A subsequence of a sequence is a sequence which is obtained by deleting zero or more elements from the sequence.
You are given a sequence A in which every element is a pair of integers i.e A = [(a1, w1), (a2, w2),..., (aN, wN)].
For a subseqence B = [(b1, v1), (b2, v2), ...., (bM, vM)] of the given sequence :
- We call it increasing if for every i (1 <= i < M ) , bi < bi+1.
- Weight(B) = v1 + v2 + ... + vM.
Task:
Given a sequence, output the maximum weight formed by an increasing subsequence.
Input:
The first line of input contains a single integer T. T test-cases follow. The first line of each test-case contains an integer N. The next line contains a1, a2 ,... , aN separated by a single space. The next line contains w1, w2, ..., wN separated by a single space.
Output:
For each test-case output a single integer: The maximum weight of increasing subsequences of the given sequence.
Constraints:
1 <= T <= 5
1 <= N <= 150000
1 <= ai <= 109, where i ∈ [1..N]
1 <= wi <= 109, where i ∈ [1..N]
Sample Input:
2
4
1 2 3 4
10 20 30 40
8
1 2 3 4 1 2 3 4
10 20 30 40 15 15 15 50
Sample Output:
100
110
Explanation:
In the first sequence, the maximum size increasing subsequence is 4, and there's only one of them. We choose B = [(1, 10), (2, 20), (3, 30), (4, 40)], and we have Weight(B) = 100.

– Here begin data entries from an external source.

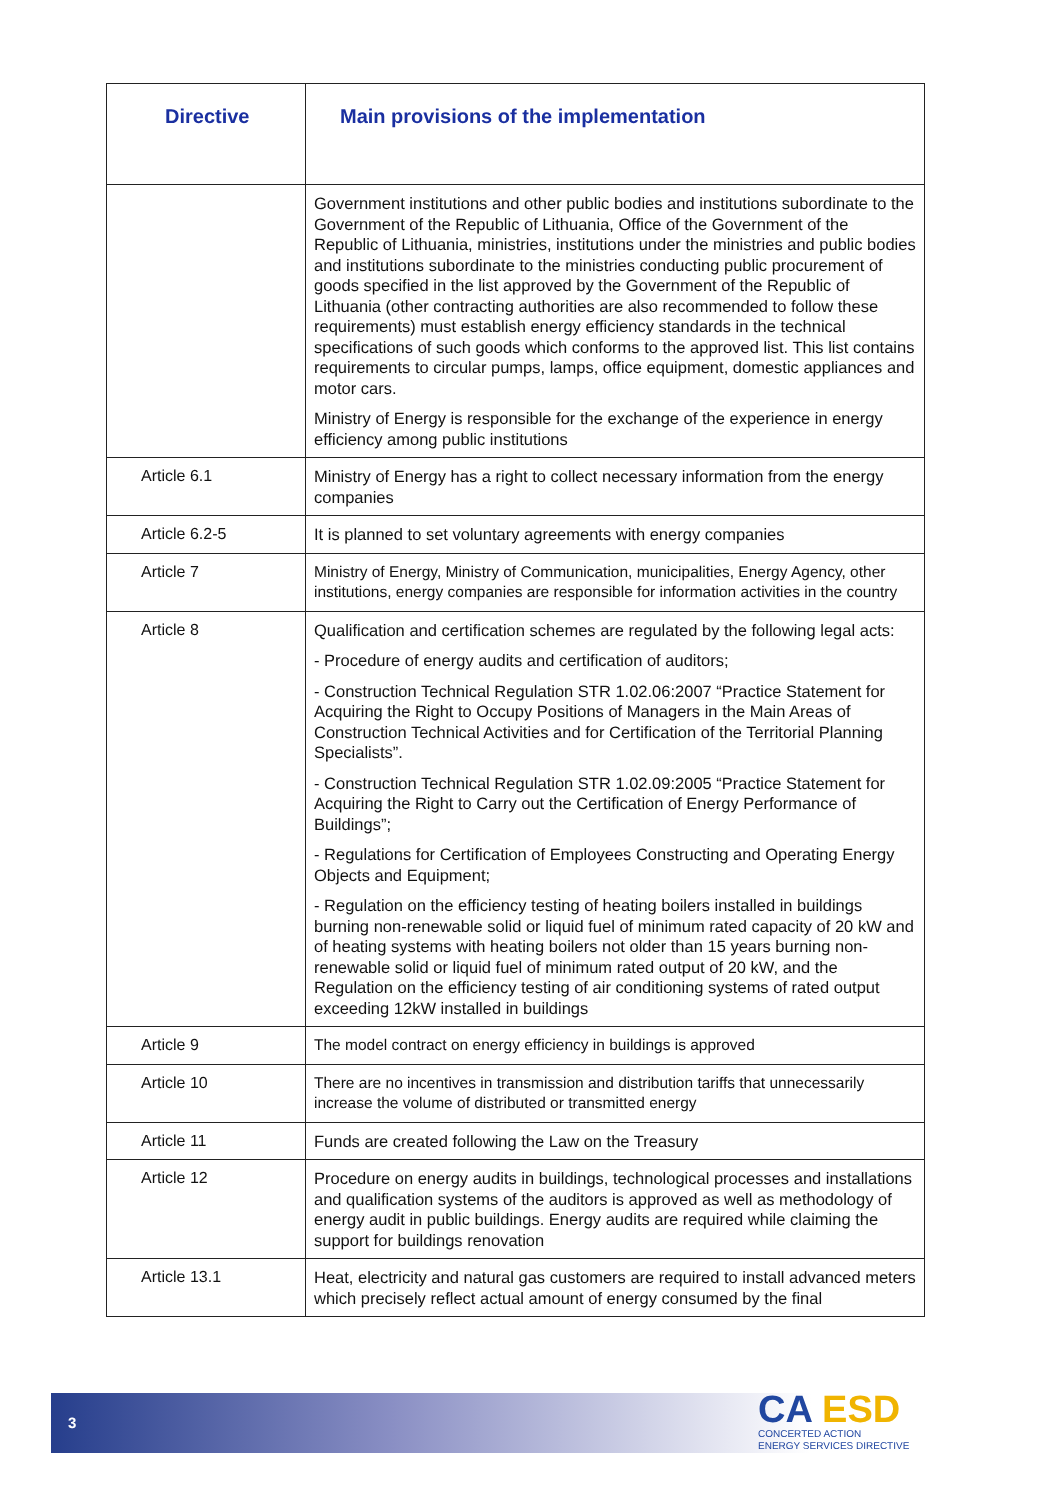| Directive | Main provisions of the implementation |
| --- | --- |
| | Government institutions and other public bodies and institutions subordinate to the Government of the Republic of Lithuania, Office of the Government of the Republic of Lithuania, ministries, institutions under the ministries and public bodies and institutions subordinate to the ministries conducting public procurement of goods specified in the list approved by the Government of the Republic of Lithuania (other contracting authorities are also recommended to follow these requirements) must establish energy efficiency standards in the technical specifications of such goods which conforms to the approved list. This list contains requirements to circular pumps, lamps, office equipment, domestic appliances and motor cars. Ministry of Energy is responsible for the exchange of the experience in energy efficiency among public institutions |
| Article 6.1 | Ministry of Energy has a right to collect necessary information from the energy companies |
| Article 6.2-5 | It is planned to set voluntary agreements with energy companies |
| Article 7 | Ministry of Energy, Ministry of Communication, municipalities, Energy Agency, other institutions, energy companies are responsible for information activities in the country |
| Article 8 | Qualification and certification schemes are regulated by the following legal acts: - Procedure of energy audits and certification of auditors; - Construction Technical Regulation STR 1.02.06:2007 “Practice Statement for Acquiring the Right to Occupy Positions of Managers in the Main Areas of Construction Technical Activities and for Certification of the Territorial Planning Specialists”. - Construction Technical Regulation STR 1.02.09:2005 “Practice Statement for Acquiring the Right to Carry out the Certification of Energy Performance of Buildings”; - Regulations for Certification of Employees Constructing and Operating Energy Objects and Equipment; - Regulation on the efficiency testing of heating boilers installed in buildings burning non-renewable solid or liquid fuel of minimum rated capacity of 20 kW and of heating systems with heating boilers not older than 15 years burning non-renewable solid or liquid fuel of minimum rated output of 20 kW, and the Regulation on the efficiency testing of air conditioning systems of rated output exceeding 12kW installed in buildings |
| Article 9 | The model contract on energy efficiency in buildings is approved |
| Article 10 | There are no incentives in transmission and distribution tariffs that unnecessarily increase the volume of distributed or transmitted energy |
| Article 11 | Funds are created following the Law on the Treasury |
| Article 12 | Procedure on energy audits in buildings, technological processes and installations and qualification systems of the auditors is approved as well as methodology of energy audit in public buildings. Energy audits are required while claiming the support for buildings renovation |
| Article 13.1 | Heat, electricity and natural gas customers are required to install advanced meters which precisely reflect actual amount of energy consumed by the final |
3
CA ESD
CONCERTED ACTION
ENERGY SERVICES DIRECTIVE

In the second sequence, the maximum size increasing subsequence is still 4, but there are now 5 possible subsequences:
1 2 3 4
10 20 30 40
1 2 3 4
10 20 30 50
1 2 3 4
10 20 15 50
1 2 3 4
10 15 15 50
1 2 3 4
15 15 15 50
Of those, the one with the greatest weight is B = [(1, 10), (2, 20), (3, 30), (4, 50)], with Weight(B) = 110.
Please note that this is not the maximum weight generated from picking the highest value element of each index. That value, 115, comes from [(1, 15), (2, 20), (3, 30), (4, 50)], which is not a valid subsequence because it cannot be created by only deleting elements in the original sequence.